At this point I would like to know whether /mountpoint is a Luks container

$ cryptsetup isLuks -v /dev/sda2
Command successful.
$ cryptsetup isLuks -v /mountpoint
Command failed with code 15: Block device required
$ cryptsetup isLuks -v /dev/mapper/vault
Command failed with code 22: Device /dev/mapper/vault is not a valid LUKS device.

Normally I'd use lsblk to get the block device of a mountpoint, but this returns the /dev/mapper/vault path.

└─sda2   8:8    0   9.3G  0 part
  └─vault 252:0    0   9.3G  0 crypt /mountpoint

If I could resolve /dev/mapper/vault to /dev/sda2 somehow, I would be able to use command substitution inside the cryptsetup isLuks command.

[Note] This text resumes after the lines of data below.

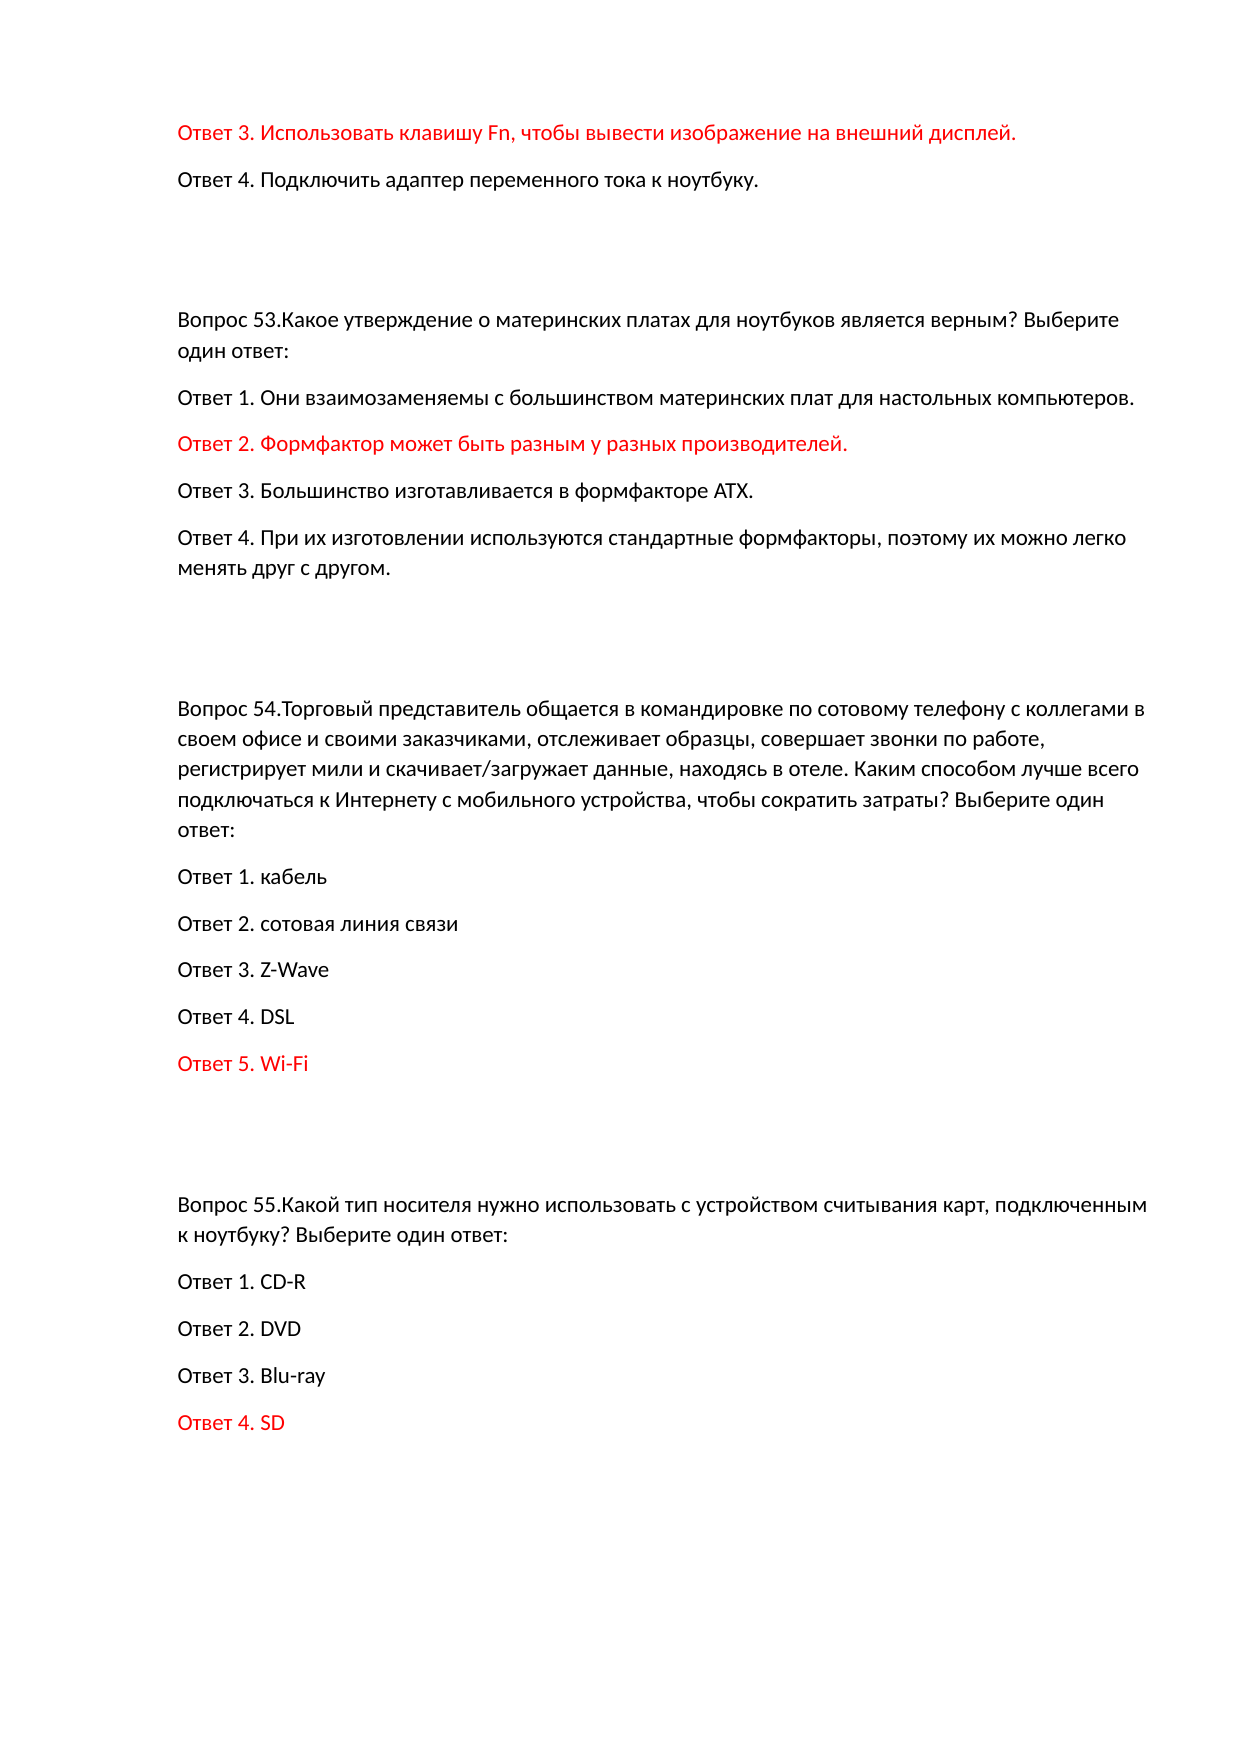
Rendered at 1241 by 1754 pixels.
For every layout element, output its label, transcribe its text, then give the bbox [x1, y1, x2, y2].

text Вопрос 53.Какое утверждение о материнских платах для ноутбуков является верным? Выберите один ответ: [177, 306, 1152, 364]
text Ответ 2. сотовая линия связи [177, 909, 1152, 937]
text Ответ 4. DSL [177, 1002, 1152, 1031]
text Ответ 3. Z-Wave [177, 956, 1152, 984]
text Ответ 4. При их изготовлении используются стандартные формфакторы, поэтому их можно легко менять друг с другом. [177, 523, 1152, 582]
text Ответ 3. Большинство изготавливается в формфакторе ATX. [177, 476, 1152, 504]
text Ответ 1. кабель [177, 862, 1152, 890]
text Ответ 2. DVD [177, 1314, 1152, 1342]
text Ответ 5. Wi-Fi [177, 1049, 1152, 1077]
text Ответ 4. SD [177, 1408, 1152, 1436]
text Ответ 4. Подключить адаптер переменного тока к ноутбуку. [177, 165, 1152, 193]
text Ответ 1. Они взаимозаменяемы с большинством материнских плат для настольных компьютеров. [177, 383, 1152, 411]
text Ответ 3. Использовать клавишу Fn, чтобы вывести изображение на внешний дисплей. [177, 118, 1152, 146]
text Вопрос 54.Торговый представитель общается в командировке по сотовому телефону с коллегами в своем офисе и своими заказчиками, отслеживает образцы, совершает звонки по работе, регистрирует мили и скачивает/загружает данные, находясь в отеле. Каким способом лучше всего подключаться к Интернету с мобильного устройства, чтобы сократить затраты? Выберите один ответ: [177, 694, 1152, 843]
text Ответ 3. Blu-ray [177, 1361, 1152, 1389]
text Вопрос 55.Какой тип носителя нужно использовать с устройством считывания карт, подключенным к ноутбуку? Выберите один ответ: [177, 1190, 1152, 1248]
text Ответ 1. CD-R [177, 1267, 1152, 1295]
text Ответ 2. Формфактор может быть разным у разных производителей. [177, 429, 1152, 458]
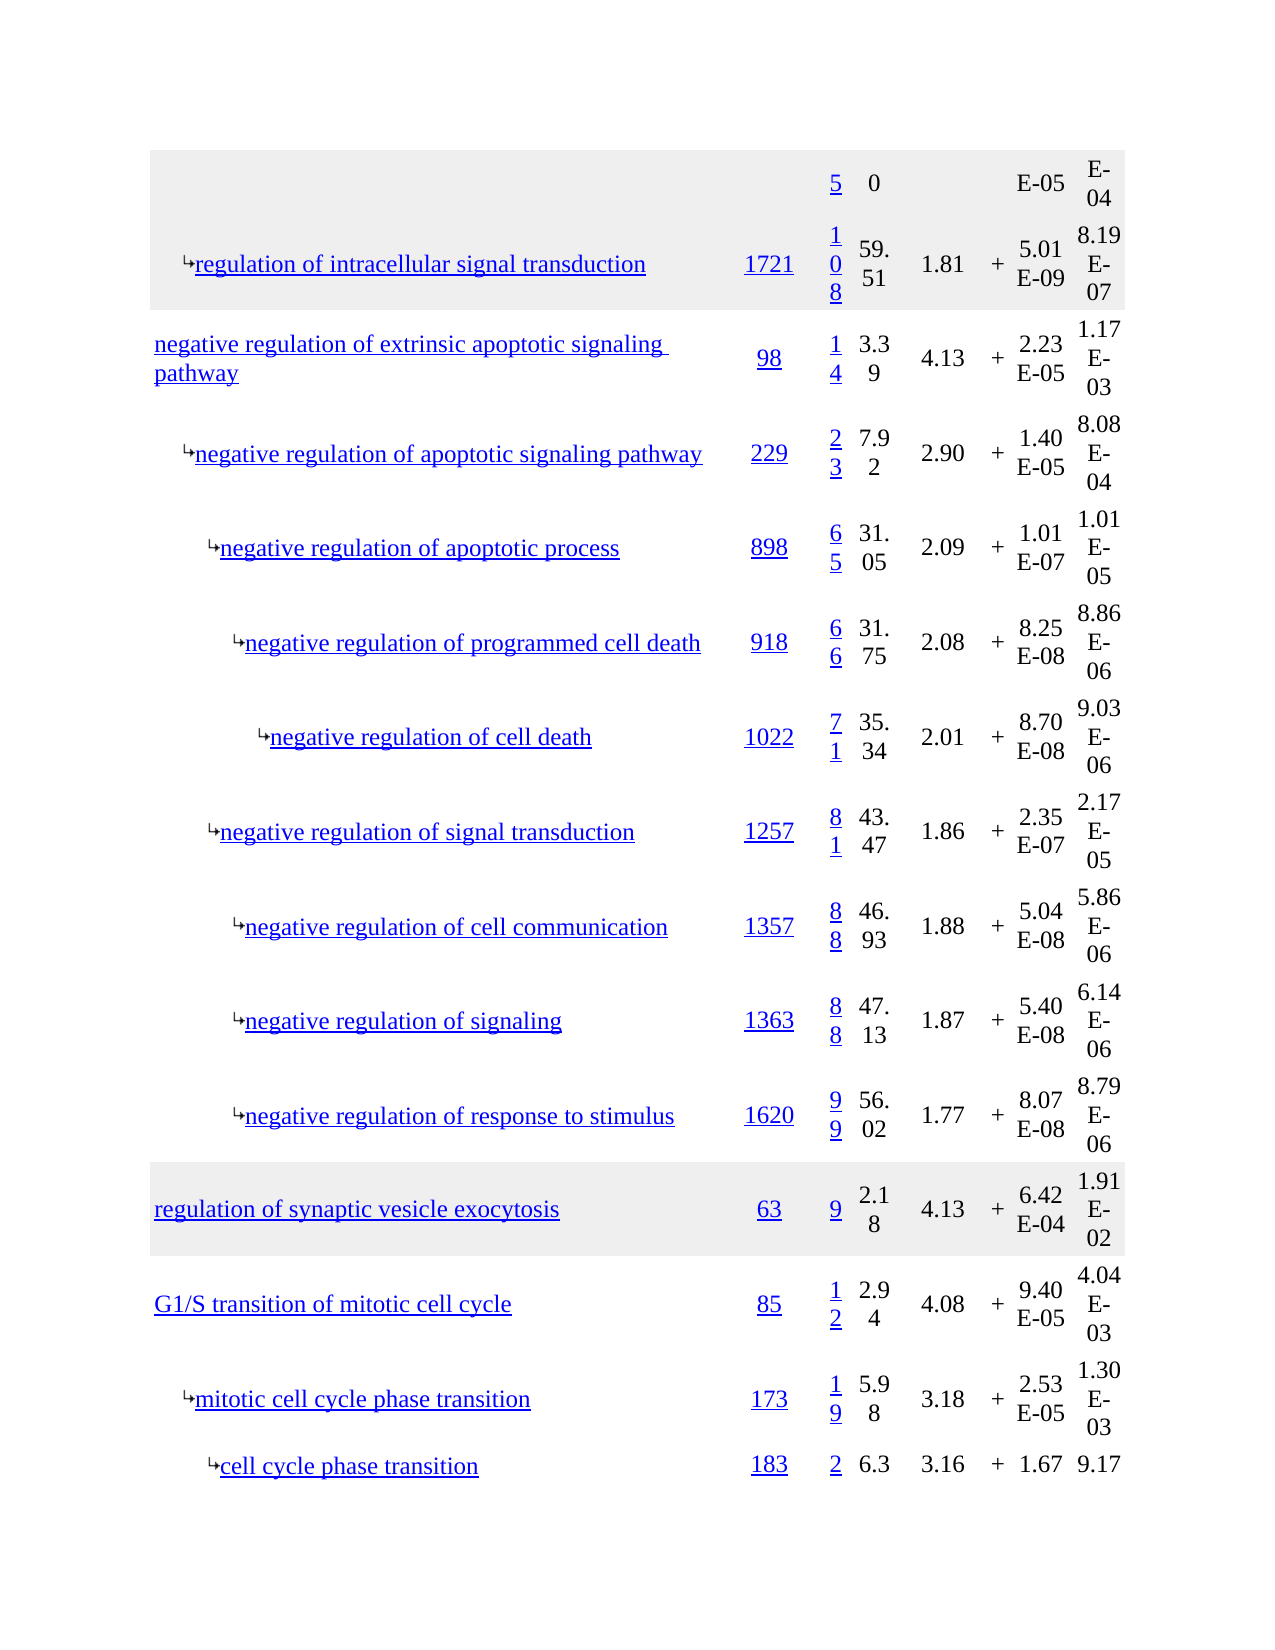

It would be great to find something more elegant than using awk or something to parse the output of mount, but if that's the only way then it works I suppose.

4 Answers 4

3

I had the same problem to. Solved like this.

lsblk -sJp | jq -r --arg dsk "/dev/mapper/disk_name" '.blockdevices | .[] | select(.name == $dsk) | .children | .[0] | .name'

Return e.g. /dev/sda2

2

This should work. It's a little long, but making a bash function would simplify it:

cryptsetup isLuks -v `df /mountpoint | tail -n1 | awk '{print $1;}'`
7
  • Unfortunately that gives me the /dev/mapper/vault path from df so I get the Command failed with code 22: Device /dev/mapper/vault is not a valid LUKS device. error. (I'm not the downvoter)
    – Arronical
    May 28, 2019 at 15:26
  • “Adding a check (…) is left as an exercise for the reader.” sounds really condescending and unproductive to me. Please add either an example how one could do that or at least a link to a question covering the topic. The same goes for making a bash function – if you deem it useful in this particular case you should show how it’s done.
    – dessert
    May 28, 2019 at 16:26
  • 1
    @dessert or I just remove that part.
    – RonJohn
    May 28, 2019 at 16:46
  • @Arronical since /dev/mapper is used, does that mean that LVM is involved?
    – RonJohn
    May 28, 2019 at 16:48
  • 1
    awk 'END{print $1}' saves you the tail call.
    – dessert
    May 28, 2019 at 18:16
1

someone mentioned using lsblk

This is a relatively easy way but only if you do

alias lsblk2='lsblk -o type,name,label,partlabel,size,fstype,model,serial,wwn,uuid'

Then the output from lsblk will have much extra useful information, and the FSTYPE will show crypto_LUKS and then show the resulting partitions underneath. And you'll also have the disk model and serial number to reference which I find useful making heads and tails of things.

man lsblk and add any options after the -o that you may find make it more useful for yourself.

I think this way... getting a simple visible tree list of all disks that linux currently sees... is the most straight forward way with least typing to know which disks/partitions are luks encrypted, will show up as crypto_LUKS at least that's what I see using RHEL 7.9.

0

This worked for me:

for part in $(lsblk -o NAME -ln | grep -E '^[^loop]'); do
    if cryptsetup isLuks /dev/$part 2> /dev/null; then
        lsblk /dev/$part -ln -o MOUNTPOINT
    fi
done

The lsblk command had only the NAME option, so we will only get the name of the partitions in the system. The -ln also quit the title and the tree form, so is a pure list. The grep command is optional, it will skip checking the loop partitions created by snap. Then another lsblk to the partition detected as LUKS.

It's tricky, but LUKS and cryptsetup works with partitions, not mountpoints. If you are going to use it inside a script, you can create it as a function for better practice.